Each node represents a location, and a route is a path through a set of nodes.
Most real routing problems involve finding efficient routes for vehicles — cars, trains, airplanes, and so on — so they are often referred to as vehicle routing problems.
Routing problems can be divided into two main types — node-routing problems and arc-routing problems — depending on whether the goal is to visit the nodes (locations) or the arcs (the edges connecting them). We'll give an example of each.
First, here's an arc-routing problem that Google needs to solve daily. If you have seen the Google Maps Street View, you may have wondered how Google obtains street-level images at millions of addresses around the world. The answer is simple: a Google team continually drives the world's roads in a fleet of vehicles equipped with cameras that automatically take pictures of each address. Google's problem is to construct the shortest route for each vehicle that traverses every street in an assigned region. If you represent this problem by a graph, in which arcs represent streets, and nodes are street intersections, the arc-routing problem is to find the shortest path that traverses every arc in the graph. Google uses the same technology provided in OR-Tools to solve this problem every day.

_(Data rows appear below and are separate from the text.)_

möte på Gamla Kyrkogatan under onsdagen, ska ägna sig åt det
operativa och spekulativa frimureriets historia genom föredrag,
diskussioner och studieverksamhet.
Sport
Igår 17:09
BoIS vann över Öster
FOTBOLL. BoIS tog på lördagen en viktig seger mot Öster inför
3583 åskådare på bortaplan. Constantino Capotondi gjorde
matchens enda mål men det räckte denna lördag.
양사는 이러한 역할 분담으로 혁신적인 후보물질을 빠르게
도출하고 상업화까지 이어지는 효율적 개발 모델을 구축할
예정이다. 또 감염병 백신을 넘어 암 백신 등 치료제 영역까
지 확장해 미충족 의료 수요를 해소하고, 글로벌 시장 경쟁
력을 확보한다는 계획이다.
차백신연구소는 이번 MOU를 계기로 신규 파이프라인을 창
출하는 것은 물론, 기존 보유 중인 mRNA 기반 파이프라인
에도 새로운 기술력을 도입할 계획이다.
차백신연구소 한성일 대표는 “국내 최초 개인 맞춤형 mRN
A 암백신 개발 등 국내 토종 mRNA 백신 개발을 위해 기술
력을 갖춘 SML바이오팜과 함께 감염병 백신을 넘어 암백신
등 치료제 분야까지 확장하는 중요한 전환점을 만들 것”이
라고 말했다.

An example of a node-routing problem is vehicle routing. Suppose that a company needs to deliver packages to various locations, using a fleet of vehicles. In the graph for this problem, nodes represent locations, and arcs represent routes between them. Each arc has a weight, corresponding to the cost of traveling that route. The problem: find a set of paths in the graph (corresponding to delivery routes for each vehicle) that includes every destination while minimizing the total cost. This differs from the arc-routing problem because the paths don't have to traverse every arc, just include every node.
OR-Tools includes a specialized routing library to solve many types of vehicle routing problems:
- Traveling salesman problem (TSP), the classic routing problem in which there is just one vehicle.

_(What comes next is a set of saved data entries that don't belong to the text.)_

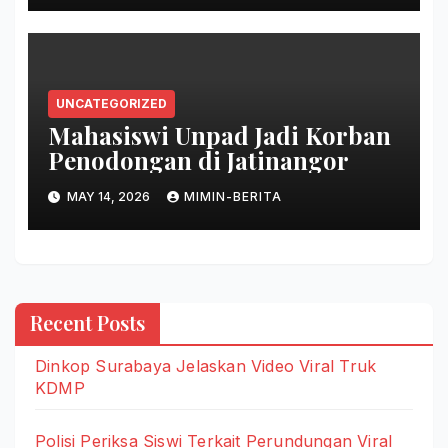
UNCATEGORIZED
Mahasiswi Unpad Jadi Korban
Penodongan di Jatinangor
MAY 14, 2026
MIMIN-BERITA
Recent Posts
Dinkop Surabaya Jelaskan Video Viral Truk
KDMP
Polisi Periksa Siswi Terkait Perundungan Viral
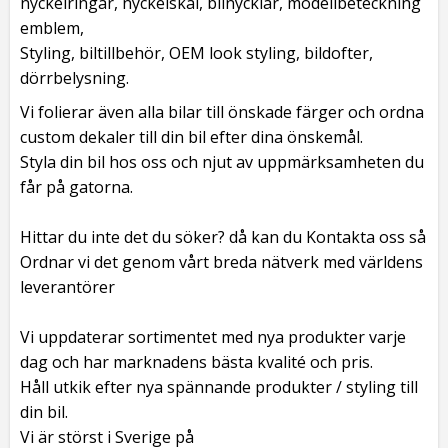
nyckelringar, nyckelskal, bilnycklar, modellbeteckning
emblem,
Styling, biltillbehör, OEM look styling, bildofter,
dörrbelysning.
Vi folierar även alla bilar till önskade färger och ordna
custom dekaler till din bil efter dina önskemål.
Styla din bil hos oss och njut av uppmärksamheten du
får på gatorna.
Hittar du inte det du söker? då kan du Kontakta oss så
Ordnar vi det genom vårt breda nätverk med världens
leverantörer
Vi uppdaterar sortimentet med nya produkter varje
dag och har marknadens bästa kvalité och pris.
Håll utkik efter nya spännande produkter / styling till
din bil.
Vi är störst i Sverige på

- Vehicle routing problem (VRP), a generalisation of the TSP with multiple vehicles.
- Vehicle routing problem with capacity constraints, where the vehicles have maximum loads.

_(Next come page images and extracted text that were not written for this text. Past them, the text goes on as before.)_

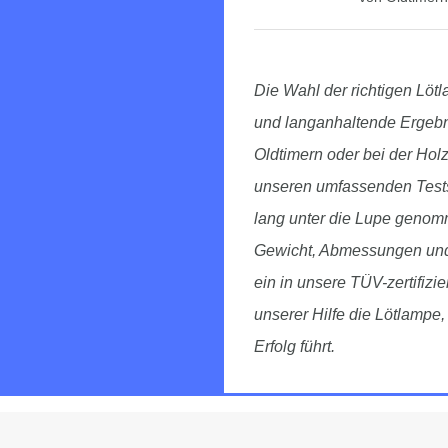
Die Wahl der richtigen Lötl
und langanhaltende Ergebn
Oldtimern oder bei der Hol
unseren umfassenden Tests,
lang unter die Lupe genomm
Gewicht, Abmessungen un
ein in unsere TÜV-zertifizie
unserer Hilfe die Lötlampe
Erfolg führt.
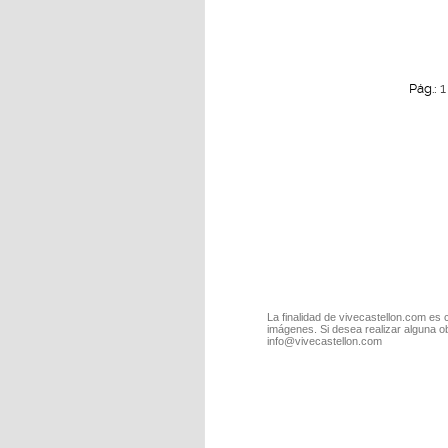
1
Pág.:
La finalidad de vivecastellon.com es 
imágenes. Si desea realizar alguna o
info@vivecastellon.com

- Vehicle routing problem with time windows, where the vehicles must visit the locations in specified intervals of time.
- Vehicle routing problem with resource constraints, such as space or personnel to load and unload vehicles at the depot.
- Vehicle routing problem with dropped visits, where the vehicles can't visit all locations.
You can also take a look at other common routing tasks and options for the routing solver.
Limitations on solving node-routing problems
Node-routing problems, such as TSPs and VRPs, are inherently intractable: the length of time it takes to solve them grows exponentially with the size of the problem. For sufficiently large problems, it could take OR-tools (or any other routing software) years to find the optimal solution. As a result, OR-Tools sometimes returns solutions that are good, but not optimal. To find a better solution, change the search options for the solver. See Changing the search strategy for an example.
Note: We should add that there are other solvers, such as Concorde, dedicated to solving very large TSPs to optimality, which surpass OR-Tools in that area. However, OR-Tools provides a better platform for solving more general routing problems that contain constraints beyond those of a pure TSP.